## [Text]
Trigger functional verification by specifying --functional-verify workspace or --functional-verify service. Anyscale launches a workspace or a service to verify that the cloud is functional.

$ anyscale cloud verify --name my-gcp-cloud

Authenticating
Loaded Anyscale authentication token from ANYSCALE_CLI_TOKEN.

Output
(anyscale +0.3s) Verifying APIs enabled for project...
(anyscale +0.6s) All required APIs are enabled.
(anyscale +0.6s) Verifying service accounts...
(anyscale +1.2s) Service accounts verification succeeded.
(anyscale +1.2s) Verifying VPC and subnets...
(anyscale +1.5s) VPC and subnet verification succeeded.
(anyscale +1.5s) Verifying firewall rules...
(anyscale +1.8s) Firewall rules verification succeeded.
(anyscale +1.8s) Verifying Cloud Storage bucket...
(anyscale +2.0s) Cloud Storage bucket verification succeeded.
(anyscale +2.0s) Verifying Filestore...
(anyscale +2.2s) Filestore verification succeeded.
(anyscale +2.2s) Start functional verification...
Functional verification for WORKSPACE is about to begin.
It will spin up one n1-standard-4 instance and will incur a small amount of cost.
For workspace verification, it takes about 5 minutes.

## [The data]
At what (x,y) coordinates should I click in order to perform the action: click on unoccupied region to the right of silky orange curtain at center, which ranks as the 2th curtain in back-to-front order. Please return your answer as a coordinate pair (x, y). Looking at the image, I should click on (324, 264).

## [Task list]
• a. Which items does the Anyscale cloud verification text show being checked before functional verification starts?
• b. Extend the Anyscale cloud verification text, picking up after its final line.

## [Your responses]
• a. APIs enabled for the project, service accounts, VPC and subnets, firewall rules, the Cloud Storage bucket, and Filestore.

• b.
The instances will be terminated after verification. Do you want to continue? [y/N]: y
╭──────────────────────────────────────────── workspace verification ────────────────────────────────────────────╮
0:00:02 Workspace created at https://console.anyscale.com/workspaces/expwrk_xyz/ses_xyz │
0:01:45 Workspace is active. │
0:00:00 Workspace termination initiated. │
╰─────────────────────────────────────────────────────────────────────────────────────────────────────────────────╯
0:01:47 ━━━━━━━━━━━━━━━━━━━━━━━━━━━━━━━━━━━━━━━━ Workspace verification succeeded!

Manage cloud resources

Update an existing cloud

If you configured your cloud using anyscale cloud setup, you can update certain cloud features:

anyscale cloud update --name <cloud-name> --enable-head-node-fault-tolerance

Delete cloud resources

To delete an Anyscale cloud and optionally its associated Google Cloud resources:

anyscale cloud delete --name <cloud-name>
caution

For clouds created with anyscale cloud setup, this command uses Google Cloud Deployment Manager to delete all resources created by Anyscale, including:

  • VPC and subnets
  • Firewall rules
  • Service accounts
  • Cloud Storage buckets (and all data within them)
  • Filestore instances
  • Memorystore instances

For clouds registered with anyscale cloud register, this command only removes the cloud from Anyscale but doesn't delete any Google Cloud resources. You must manually delete Google Cloud resources or use your Terraform scripts.

Glossary of cloud resources

ResourceDescription
Virtual Private Cloud (VPC)A virtual network within your GCP project. Anyscale deploys each Cloud in its own VPC, providing logical isolation from others.
SubnetsRanges of IP addresses within your VPC. GCP resources like GCE VM instances are attached to these subnets. Anyscale deploys workloads within these defined VPCs and subnets.
Firewall rulesCollections of firewall rules that secure the cloud environment by controlling incoming and outgoing traffic to GCP resources. Anyscale requires specific firewall rules to enable access to its suite of components and applications.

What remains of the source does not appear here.